MANSFIELD -- Richland County commissioners are waiting on approval from American Electric Power for permission to use its tower north of Shelby before moving forward with a new county-wide digital emergency radio system.
Commissioners met Tuesday morning with Richland County Sheriff's Office Maj. Joe Masi and Capt. Jim Sweat, who told the elected officials they are confident AEP will approve a request to share the tower that would allow for implementation of the state-developed Multi-Agency Radio Communications System (MARCS).
But the approval -- which would save the county $800,000 by not having to build its own tower in the northern part of the county -- is not yet official. The sheriff's department administers the county 9-1-1 emergency telephone system.
The project was discussed with commissioners in December.
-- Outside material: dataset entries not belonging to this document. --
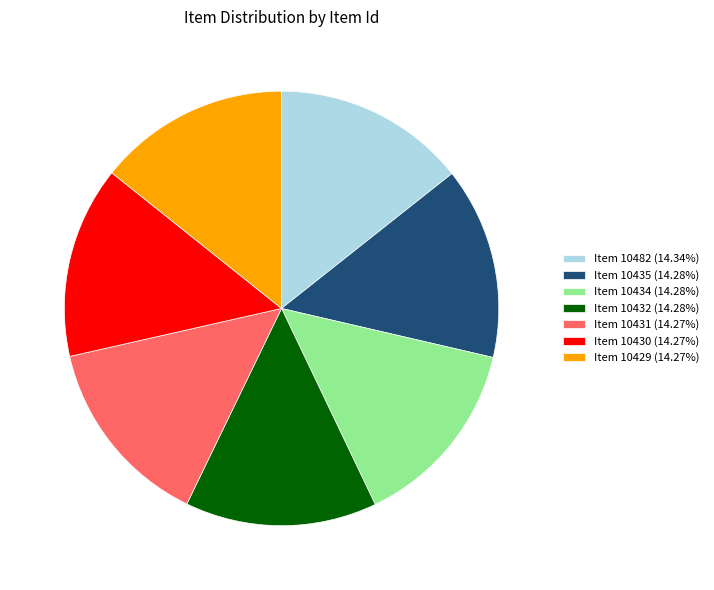

Combined, do Item 10435 and Item 10430 account for over 50%?

No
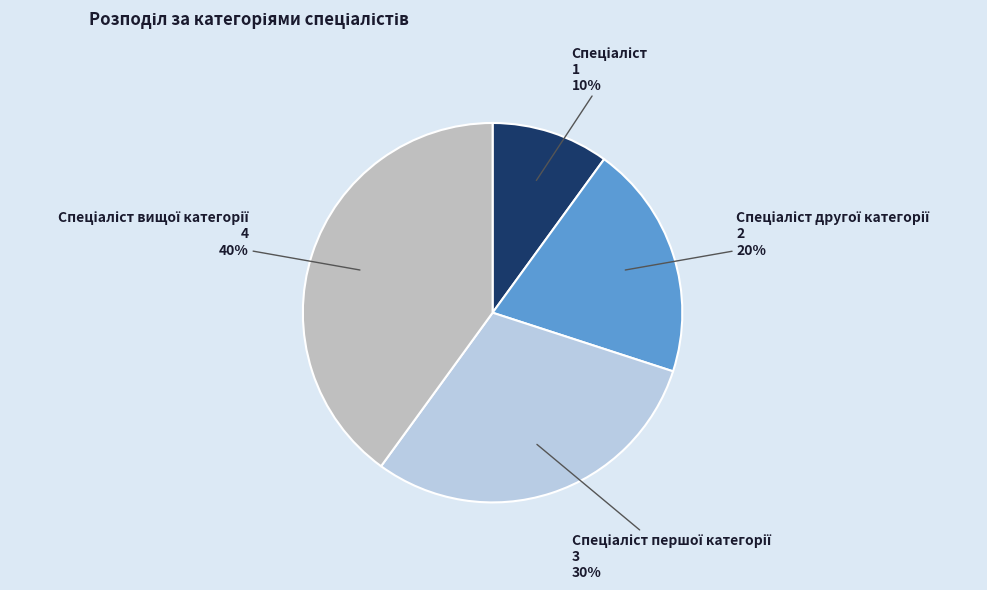

Is there any slice that represents more than half of the pie?

No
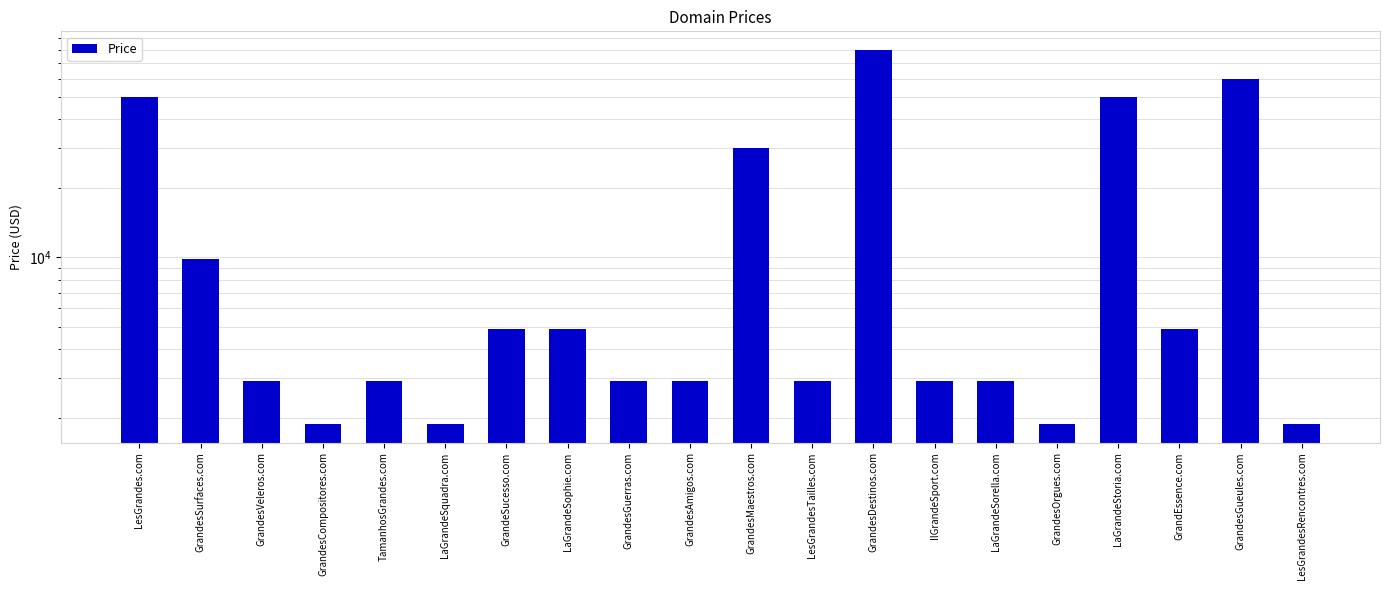

Where is the data nearest to the value 40888?

LesGrandes.com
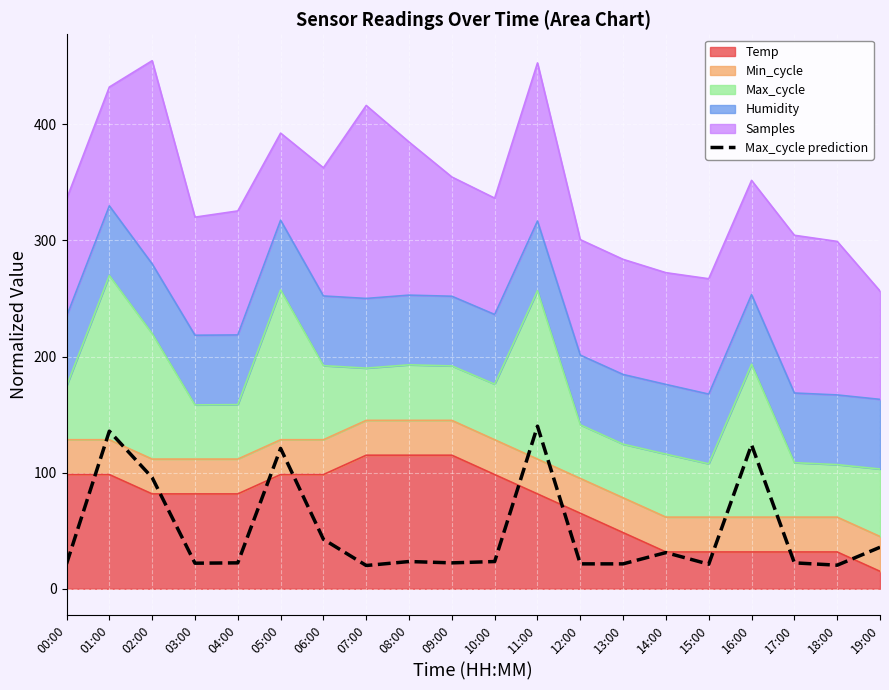

Reading right to left, what are all the values shown in this chart?

19:00=35.7	18:00=20.3	17:00=22.3	16:00=124.0	15:00=21.1	14:00=31.1	13:00=21.4	12:00=21.4	11:00=140.0	10:00=23.4	09:00=22.3	08:00=23.4	07:00=20.0	06:00=42.6	05:00=120.9	04:00=22.3	03:00=22.0	02:00=95.7	01:00=135.7	00:00=21.4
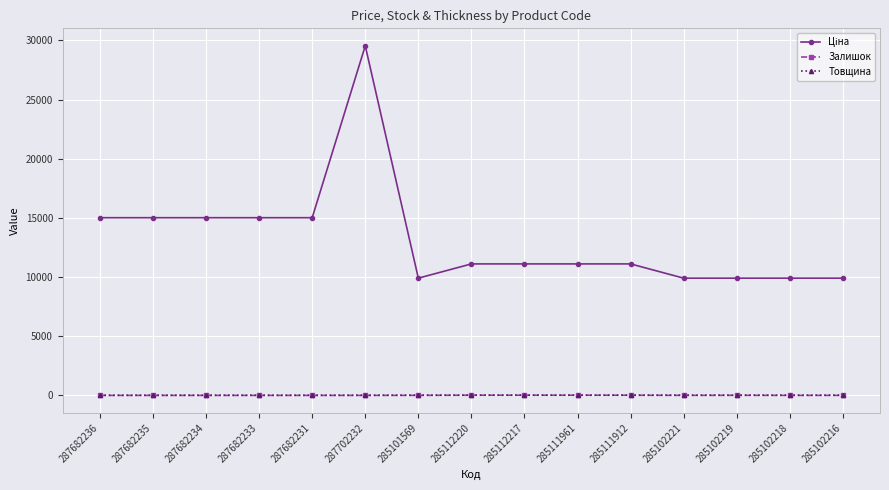

Which label corresponds to the largest value in the chart?

287702232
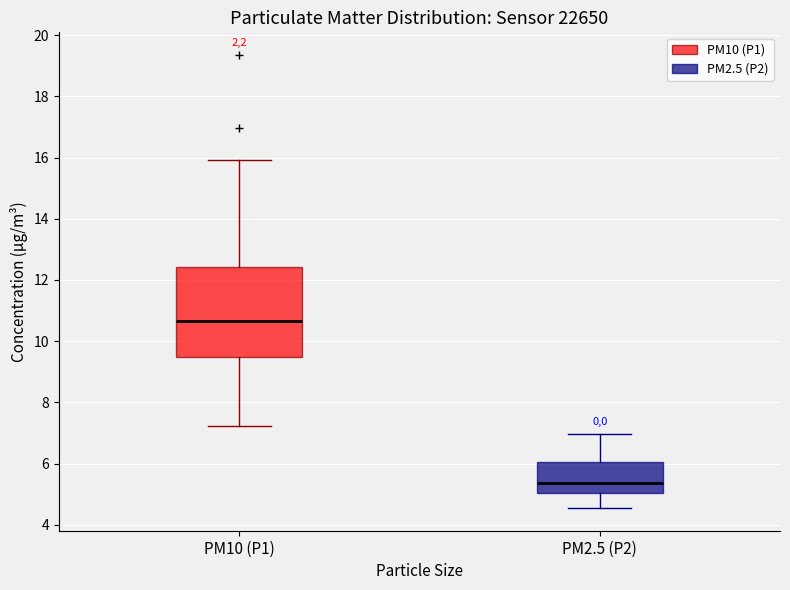

Comparing the boxes themselves (not the whiskers), which one is the tallest?

PM10 (P1)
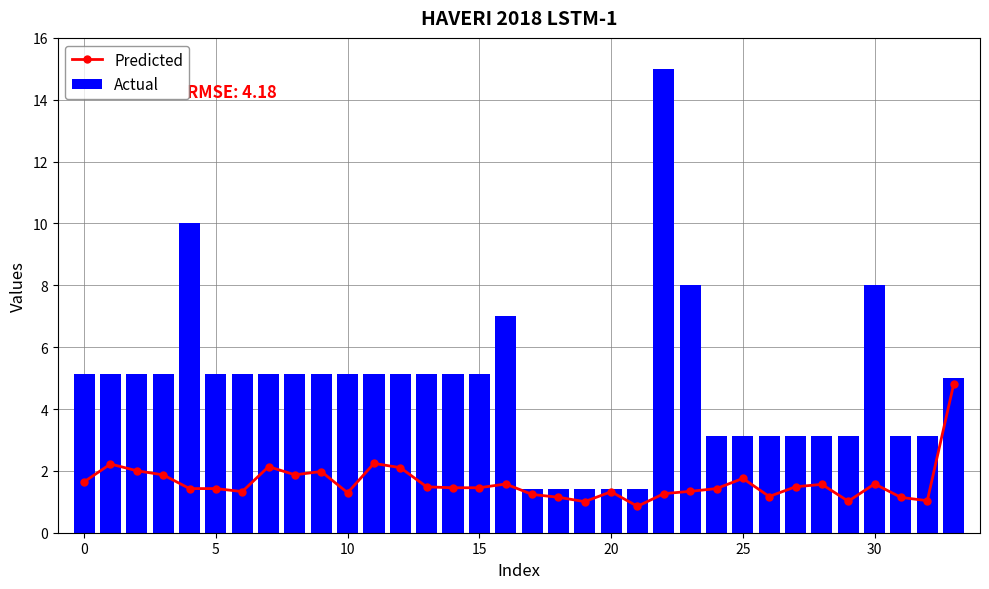

What is the difference between the maximum and second lowest values in the Actual series?

13.6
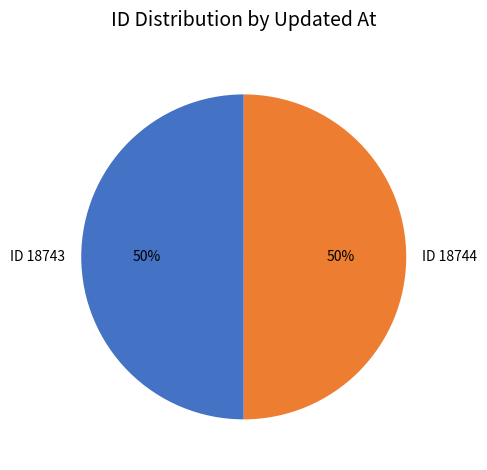

The ID 18743 slice represents 58% of the pie. True or false?

False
Sweat said he believes the timing of the holidays and vacations has delayed official approval, which he said could come within the next couple of weeks.
"They have several locations where they co-share equipment and it's pretty standard practice between them and MARCS to co-share and utilize each other's towers for their projects," Sweat said. "It's not something where they have to start from scratch."
The county already has a tower near Lucas.
Commissioners have set aside $775,000 in their 2020 capital improvement budget for the project, which would include $300,000 for equipment on each tower and $124,000 for three back-up repeaters.
Sweat said Tuesday the funds for the repeaters could be deferred until 2021. The MARCS system currently has three towers in Richland County, located at 3240 Ohio 430, one mile north of Mansfield on Ohio 13 and 6469 Garber Road in Bellville.
Township fire departments around Richland County individually applied and have been authorized a total of about $550,000 in grants through the state fire marshal's office for equipment they will need for the upgrade.
During the meeting in December, Madison Township Fire Chief Ron Luttrell told commisioners the change to MARCS from the current VHF system would increase coverage and reliability and also improve the ability of departments to communicate with one another.
The current system was installed in 1990.
Also on Tuesday, commissioners delayed action on a request from the sheriff's department to add $30,000 to the capital fund for new cruisers. Commissioners had approved $220,000 in the 2020 budget and Masi said an additional $30,000 would allow the purchase of five vehicles, instead of four.
Commissioners said they would wait to see if AEP approves the tower usage before approving the additional funds.